[Request] Copy the forum post about investing $80k word for word, starting with "Post by TheOscarGuy" and going on through "other Bonds etc?".

[Source document]
Re: Looking to invest 80k for 3-5 years

Post by TheOscarGuy » Tue Nov 13, 2018 4:25 pm

basefifty wrote:
Tue Nov 13, 2018 4:23 pm
Hi, we are looking to invest around $80k (which is currently cash earning <1%). Time frame is around 3-5 years until we would probably use it as a downpayment on a house. We (age early 40s) are pretty heavy in stocks in all of our other retirement and non-retirement investments so we want to be pretty conservative with this $80k

Any thoughts, including tax considerations (since this will be in a taxable account), on what to put this in? I've seen savings accounts like: PNC High Yield Savings Account – 2.35% APY, or what about CDs, Treasuries, Muni Bonds, other Bonds etc?

Thanks!
Savings account would be my choice. 3-5 years is too short a time horizon to be chasing small gains for increased risk.

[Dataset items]
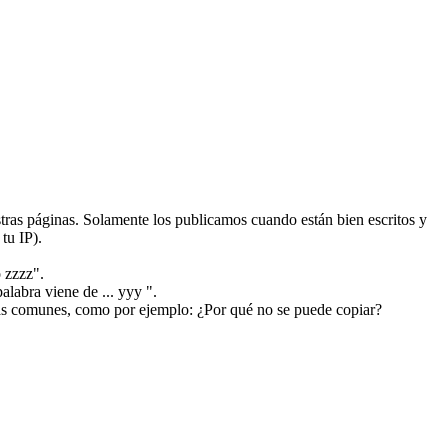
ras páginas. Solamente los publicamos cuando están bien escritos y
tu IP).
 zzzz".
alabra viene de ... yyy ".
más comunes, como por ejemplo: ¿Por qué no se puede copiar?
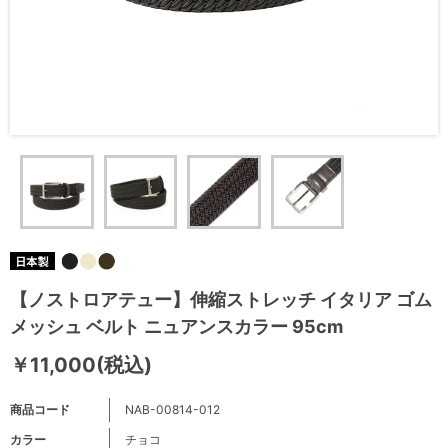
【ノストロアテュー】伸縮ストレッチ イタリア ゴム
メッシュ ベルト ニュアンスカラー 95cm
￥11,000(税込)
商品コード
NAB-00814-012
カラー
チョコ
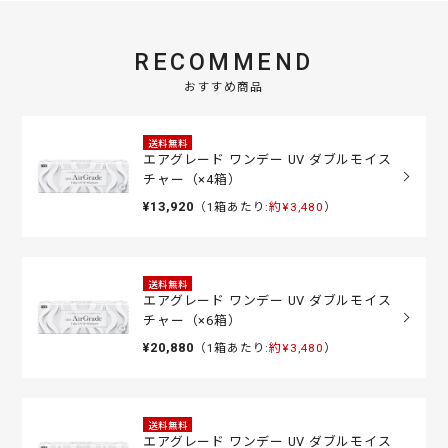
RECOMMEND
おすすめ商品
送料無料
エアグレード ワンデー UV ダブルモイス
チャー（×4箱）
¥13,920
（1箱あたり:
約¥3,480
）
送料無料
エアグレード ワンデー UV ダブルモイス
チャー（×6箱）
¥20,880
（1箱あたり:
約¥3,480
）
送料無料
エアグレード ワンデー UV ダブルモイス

[Solution for this task]
Post by TheOscarGuy » Tue Nov 13, 2018 4:25 pm

basefifty wrote:
Tue Nov 13, 2018 4:23 pm
Hi, we are looking to invest around $80k (which is currently cash earning <1%). Time frame is around 3-5 years until we would probably use it as a downpayment on a house. We (age early 40s) are pretty heavy in stocks in all of our other retirement and non-retirement investments so we want to be pretty conservative with this $80k

Any thoughts, including tax considerations (since this will be in a taxable account), on what to put this in? I've seen savings accounts like: PNC High Yield Savings Account – 2.35% APY, or what about CDs, Treasuries, Muni Bonds, other Bonds etc?